*WORK TO COMPLETE*
Exclude the pictures, then repeat the remaining data exactly.

*DATASET SECTION*
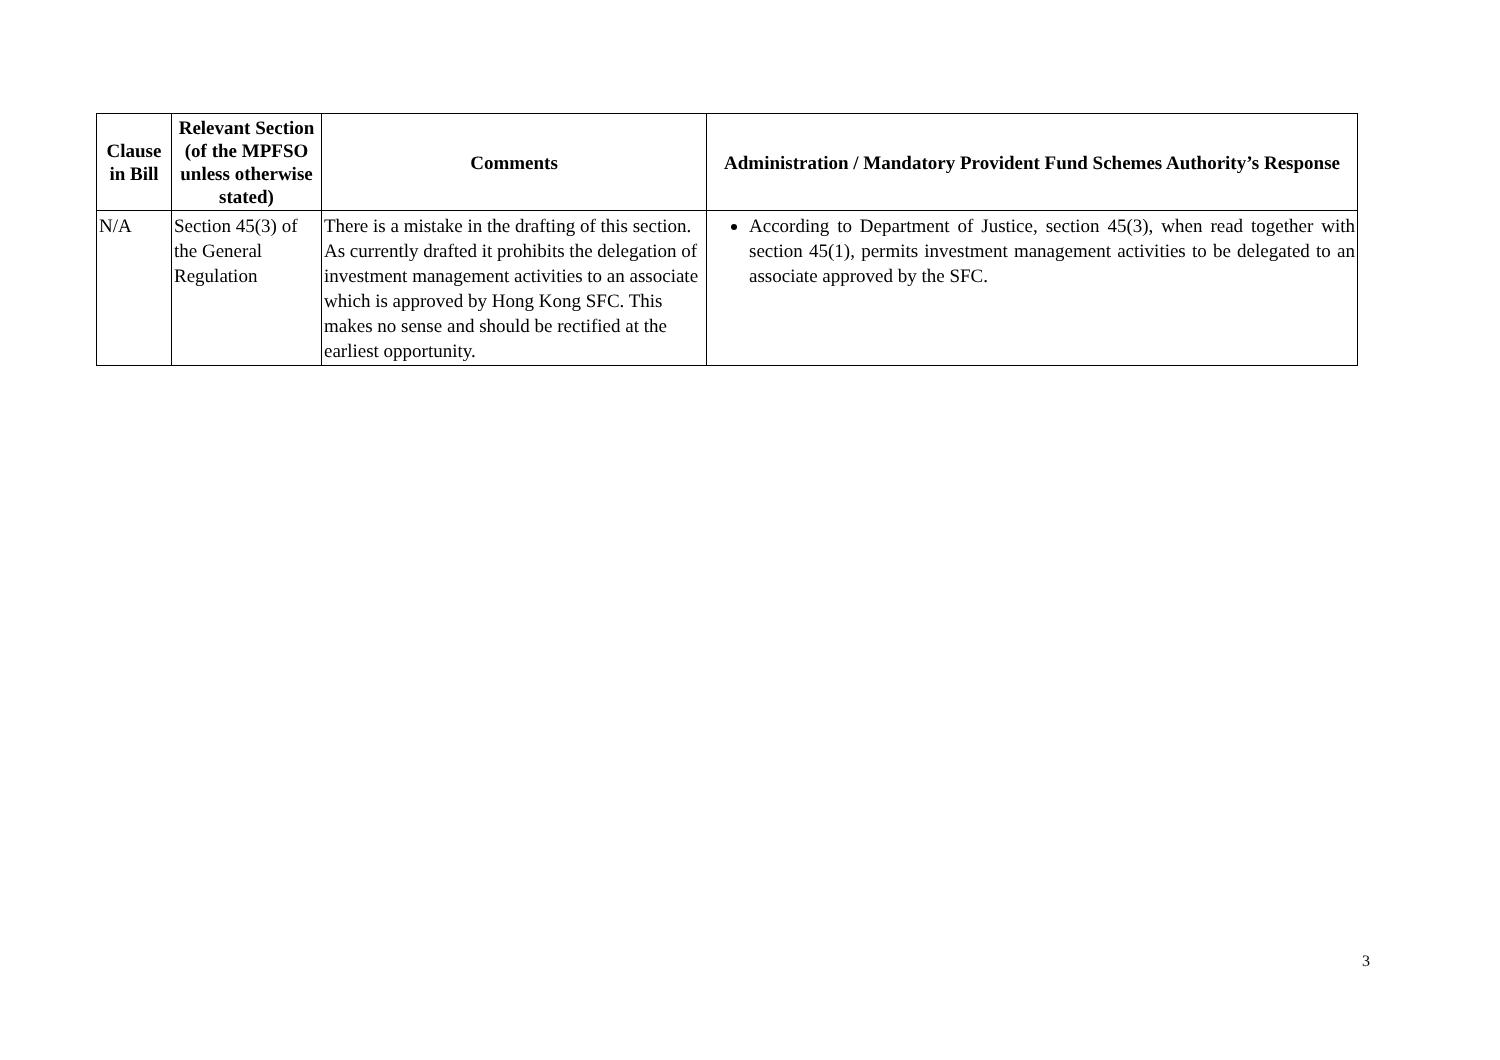| Clause in Bill | Relevant Section (of the MPFSO unless otherwise stated) | Comments | Administration / Mandatory Provident Fund Schemes Authority’s Response |
| --- | --- | --- | --- |
| N/A | Section 45(3) of the General Regulation | There is a mistake in the drafting of this section. As currently drafted it prohibits the delegation of investment management activities to an associate which is approved by Hong Kong SFC. This makes no sense and should be rectified at the earliest opportunity. | According to Department of Justice, section 45(3), when read together with section 45(1), permits investment management activities to be delegated to an associate approved by the SFC. |
3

*SOLUTION TO THE PROBLEM*
| Clause in Bill | Relevant Section (of the MPFSO unless otherwise stated) | Comments | Administration / Mandatory Provident Fund Schemes Authority’s Response |
| --- | --- | --- | --- |
| N/A | Section 45(3) of the General Regulation | There is a mistake in the drafting of this section. As currently drafted it prohibits the delegation of investment management activities to an associate which is approved by Hong Kong SFC. This makes no sense and should be rectified at the earliest opportunity. | According to Department of Justice, section 45(3), when read together with section 45(1), permits investment management activities to be delegated to an associate approved by the SFC. |
3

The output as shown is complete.